For some observers, reaching that milestone was an accomplishment in and of itself. Israel’s current coalition government is the most diverse of any in the country’s 73-year history. It includes center-left parties, center-right parties and, for the first time ever, an Arab Islamic party. The coalition was cobbled together by current Foreign Minister Yair Lapid, head of the Yesh Atid Party, the largest in the coalition. But he agreed to delay his step up to the premiership until Aug. 23, 2023, allowing Naftali Bennett – the leader of a much smaller party – to become the first prime minister.

The various parties disagree on many issues but came together on their shared desire to replace former Prime Minister Benjamin Netanyahu, the country’s longest serving prime minister. The question has always been whether that goal alone could hold the coalition together.

It’s still unclear.

“One of the government’s main achievements has been to restore stability,” said Israel Democracy Institute President Yohanan Plesner.

However, more important than reaching the 100 days is the upcoming Nov. 4 deadline to pass a biennial state budget – the country’s first since 2018 and the reason previous governments failed, leading to successive elections. If Israel’s legislature, or Knesset, fails to meet that deadline, this government will fail, too, and snap elections will be called.

More than one observer gives credit to the government just for its continued existence. “Basically, it’s an accomplishment that the government has provided some stability at home,” said Michael Jacobs, communications consultant for the Center for Israel Education in Atlanta. “It was never likely to do much more than see Israel through a transition to whomever and whatever will come next. I think Bennett and Lapid together have done a solid job of keeping their government focused on issues they can tackle without splitting their fragile coalition, and that was always the most likely positive outcome for them. It’s unfair and unwise to expect anything transformative from them.”
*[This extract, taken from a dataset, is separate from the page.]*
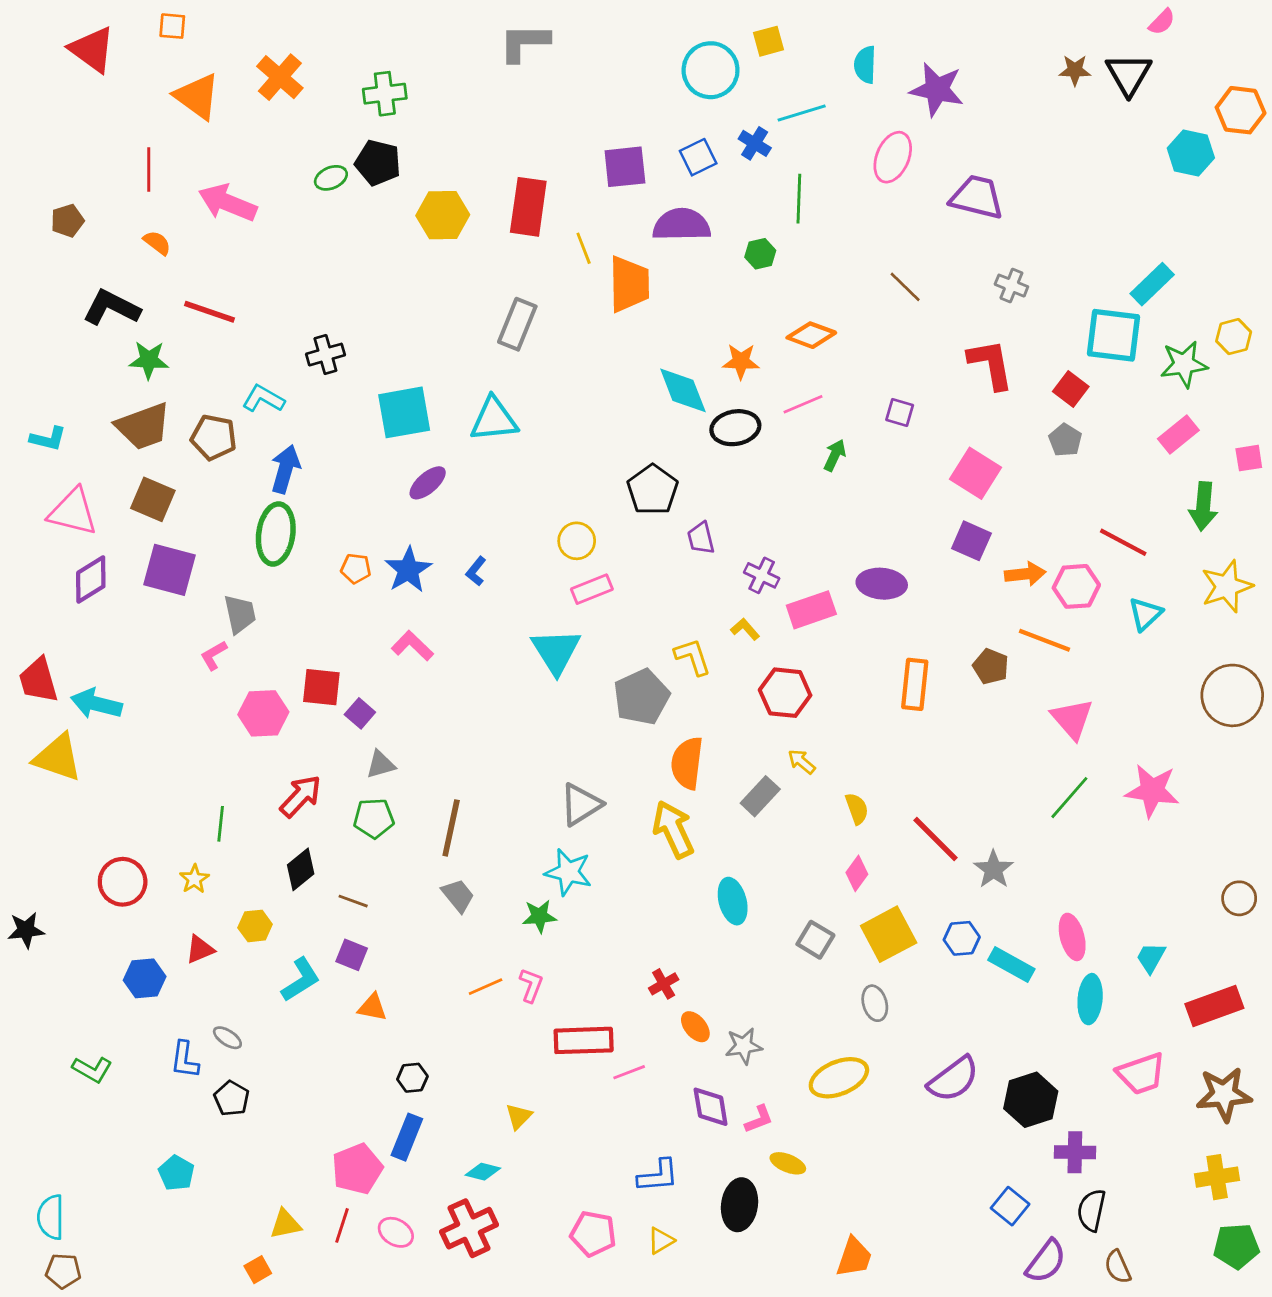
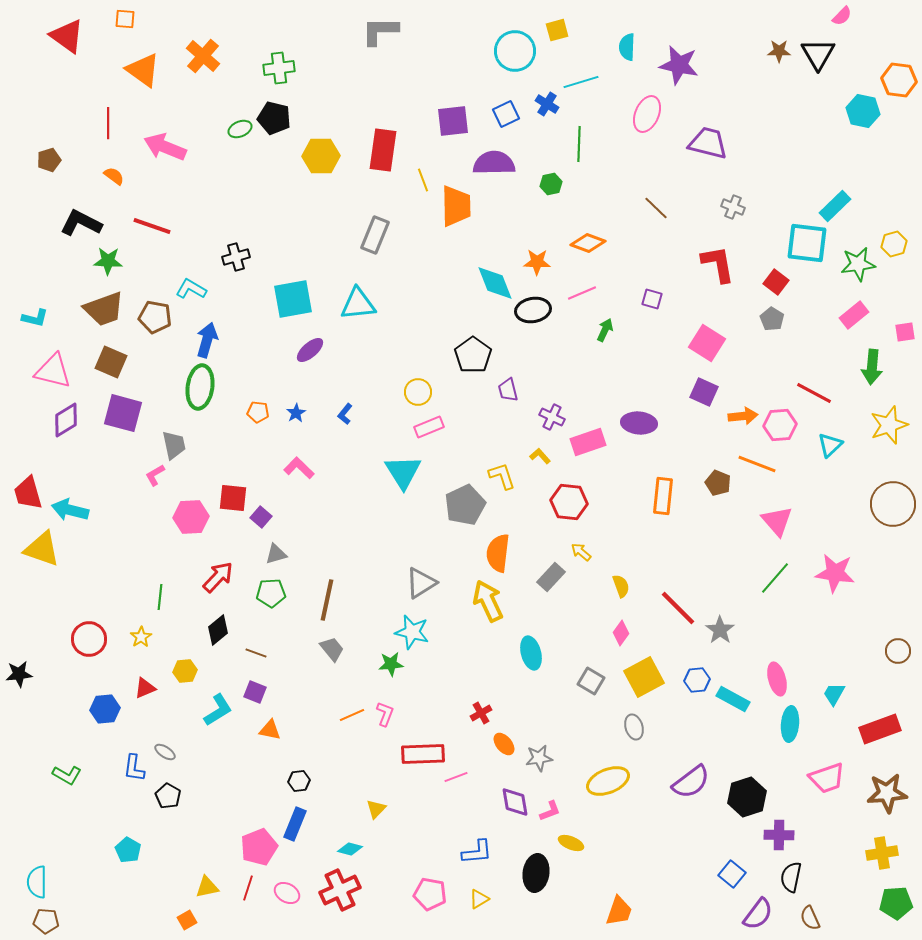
blue star: (408, 570) -> (296, 413), size x0.6

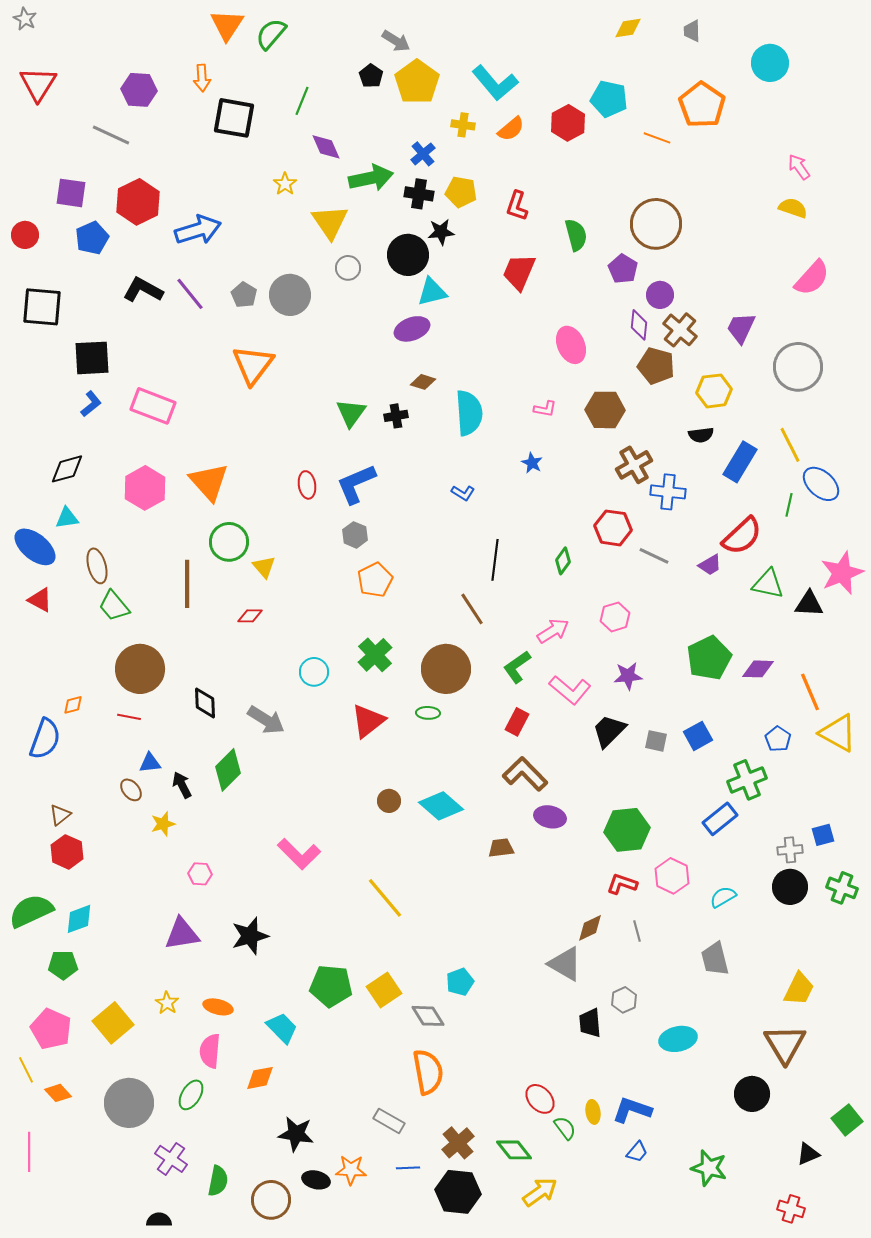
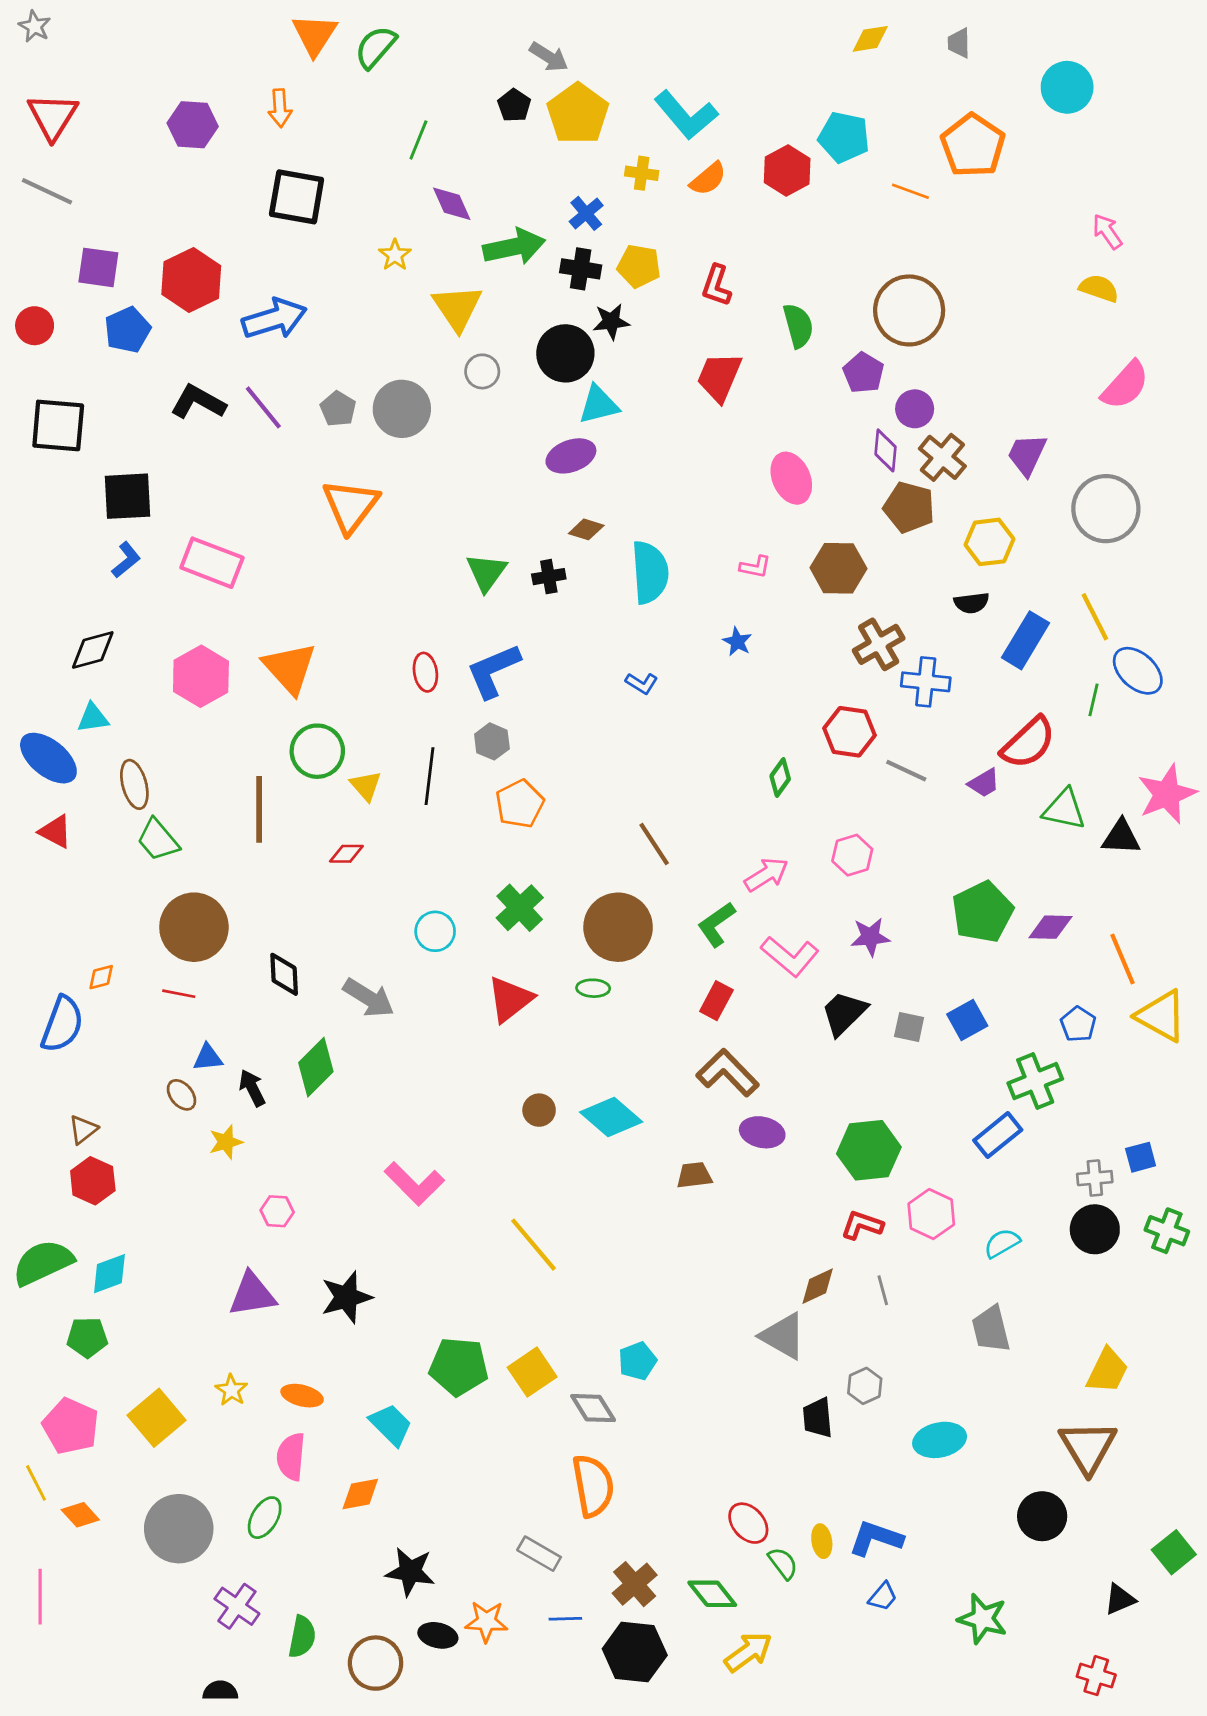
black square: (234, 118) -> (297, 197), moved
gray line: (111, 135) -> (47, 191), moved
black line: (495, 560) -> (430, 776), moved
Jacobs also credits the government with doing “a decent job of re-establishing support for Israel as a bipartisan issue. This government has shown it cares about Israel’s two-way relationship with the Diaspora and has made a promising start in strengthening those ties. But until and unless the government passes a budget, none of that will have a lasting impact.”

The new government took control on Oct. 11 2020.

Recently, the president of Jerusalem-based Israel Democracy Institute, Yohanan Plesner, wrote in the Times of Israel that “one of the government’s main achievements has been to restore stability and to reduce the levels of incitement and hatred in public discourse.”

The latest IDI sponsored survey indicates that might not be enough for the average Israeli voter. In early October, the IDI’s Viterbi Family Center for Public Opinion and Policy Research published its most recent Israeli Voice Index, indicating what the Israeli public most wants from the current government.

That survey found that 33 percent of Israelis want the Bennett-Lapid government to make stabilizing the economy its top priority. Another 24 percent want the government to reduce the threat of the COVID pandemic. Those stated priorities weren’t surprising, just as they were connected. Unlike in the U.S., the Israeli economy virtually shut down more than once during the waves of infections, hospitalizations and death, leading to skyrocketing unemployment that has not been significantly reduced, unlike the COVID numbers.

According to Jacobs, the new government “deserves credit for quickly committing to booster shots in response to the delta variant and the weakening immune response among the COVID vaccinated after six months.”

As far as the importance of measuring a government by its first 100 days, Jacobs contended that it “means nothing in historical terms, especially for the first prime minister after someone who held the office for 12 uninterrupted years.”